RECORDS FOR THE EXERCISE:
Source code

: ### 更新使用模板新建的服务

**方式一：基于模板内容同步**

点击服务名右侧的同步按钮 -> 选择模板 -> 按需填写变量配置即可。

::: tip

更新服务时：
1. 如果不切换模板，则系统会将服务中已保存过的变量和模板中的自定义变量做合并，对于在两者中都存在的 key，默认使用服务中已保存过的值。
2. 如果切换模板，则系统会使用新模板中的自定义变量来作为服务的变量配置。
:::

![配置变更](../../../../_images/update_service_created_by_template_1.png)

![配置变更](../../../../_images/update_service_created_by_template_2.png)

YOUR INSTRUCTIONS: The data given before this task must be transcribed exactly and in full.

TASK OUTPUT:
Source code

: ### 更新使用模板新建的服务

**方式一：基于模板内容同步**

点击服务名右侧的同步按钮 -> 选择模板 -> 按需填写变量配置即可。

::: tip

更新服务时：
1. 如果不切换模板，则系统会将服务中已保存过的变量和模板中的自定义变量做合并，对于在两者中都存在的 key，默认使用服务中已保存过的值。
2. 如果切换模板，则系统会使用新模板中的自定义变量来作为服务的变量配置。
:::

![配置变更](../../../../_images/update_service_created_by_template_1.png)

![配置变更](../../../../_images/update_service_created_by_template_2.png)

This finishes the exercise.